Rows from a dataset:

--- Begin ---

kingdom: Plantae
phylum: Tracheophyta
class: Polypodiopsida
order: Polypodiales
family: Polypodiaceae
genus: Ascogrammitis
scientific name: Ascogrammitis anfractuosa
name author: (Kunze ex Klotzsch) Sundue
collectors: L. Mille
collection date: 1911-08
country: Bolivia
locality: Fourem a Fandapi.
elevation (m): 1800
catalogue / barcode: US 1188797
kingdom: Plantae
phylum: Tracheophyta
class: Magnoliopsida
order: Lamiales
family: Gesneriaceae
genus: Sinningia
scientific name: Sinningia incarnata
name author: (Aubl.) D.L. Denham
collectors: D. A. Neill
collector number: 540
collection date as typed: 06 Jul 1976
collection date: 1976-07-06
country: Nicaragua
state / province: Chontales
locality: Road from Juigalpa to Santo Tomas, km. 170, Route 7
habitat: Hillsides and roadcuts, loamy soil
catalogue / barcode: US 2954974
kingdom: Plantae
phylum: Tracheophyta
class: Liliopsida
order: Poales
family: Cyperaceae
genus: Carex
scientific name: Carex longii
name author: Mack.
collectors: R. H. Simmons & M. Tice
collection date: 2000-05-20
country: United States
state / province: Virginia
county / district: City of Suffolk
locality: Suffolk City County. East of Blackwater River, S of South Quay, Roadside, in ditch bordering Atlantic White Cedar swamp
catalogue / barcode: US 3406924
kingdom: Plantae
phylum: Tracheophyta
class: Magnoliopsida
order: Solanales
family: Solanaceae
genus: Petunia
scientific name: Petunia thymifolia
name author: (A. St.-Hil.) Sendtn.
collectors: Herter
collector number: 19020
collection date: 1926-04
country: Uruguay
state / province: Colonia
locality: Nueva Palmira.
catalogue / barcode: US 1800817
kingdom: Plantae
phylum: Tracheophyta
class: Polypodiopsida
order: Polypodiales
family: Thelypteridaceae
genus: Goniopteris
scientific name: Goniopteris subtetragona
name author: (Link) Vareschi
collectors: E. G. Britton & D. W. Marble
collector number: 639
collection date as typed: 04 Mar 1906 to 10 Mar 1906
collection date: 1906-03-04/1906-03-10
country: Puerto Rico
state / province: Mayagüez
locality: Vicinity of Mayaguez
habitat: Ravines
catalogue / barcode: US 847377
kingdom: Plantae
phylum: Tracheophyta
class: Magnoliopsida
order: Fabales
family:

--- End ---

▸ The problem
Copy out every line of the rows above character for character, changing nothing.

▸ Written answer
kingdom: Plantae
phylum: Tracheophyta
class: Polypodiopsida
order: Polypodiales
family: Polypodiaceae
genus: Ascogrammitis
scientific name: Ascogrammitis anfractuosa
name author: (Kunze ex Klotzsch) Sundue
collectors: L. Mille
collection date: 1911-08
country: Bolivia
locality: Fourem a Fandapi.
elevation (m): 1800
catalogue / barcode: US 1188797
kingdom: Plantae
phylum: Tracheophyta
class: Magnoliopsida
order: Lamiales
family: Gesneriaceae
genus: Sinningia
scientific name: Sinningia incarnata
name author: (Aubl.) D.L. Denham
collectors: D. A. Neill
collector number: 540
collection date as typed: 06 Jul 1976
collection date: 1976-07-06
country: Nicaragua
state / province: Chontales
locality: Road from Juigalpa to Santo Tomas, km. 170, Route 7
habitat: Hillsides and roadcuts, loamy soil
catalogue / barcode: US 2954974
kingdom: Plantae
phylum: Tracheophyta
class: Liliopsida
order: Poales
family: Cyperaceae
genus: Carex
scientific name: Carex longii
name author: Mack.
collectors: R. H. Simmons & M. Tice
collection date: 2000-05-20
country: United States
state / province: Virginia
county / district: City of Suffolk
locality: Suffolk City County. East of Blackwater River, S of South Quay, Roadside, in ditch bordering Atlantic White Cedar swamp
catalogue / barcode: US 3406924
kingdom: Plantae
phylum: Tracheophyta
class: Magnoliopsida
order: Solanales
family: Solanaceae
genus: Petunia
scientific name: Petunia thymifolia
name author: (A. St.-Hil.) Sendtn.
collectors: Herter
collector number: 19020
collection date: 1926-04
country: Uruguay
state / province: Colonia
locality: Nueva Palmira.
catalogue / barcode: US 1800817
kingdom: Plantae
phylum: Tracheophyta
class: Polypodiopsida
order: Polypodiales
family: Thelypteridaceae
genus: Goniopteris
scientific name: Goniopteris subtetragona
name author: (Link) Vareschi
collectors: E. G. Britton & D. W. Marble
collector number: 639
collection date as typed: 04 Mar 1906 to 10 Mar 1906
collection date: 1906-03-04/1906-03-10
country: Puerto Rico
state / province: Mayagüez
locality: Vicinity of Mayaguez
habitat: Ravines
catalogue / barcode: US 847377
kingdom: Plantae
phylum: Tracheophyta
class: Magnoliopsida
order: Fabales
family:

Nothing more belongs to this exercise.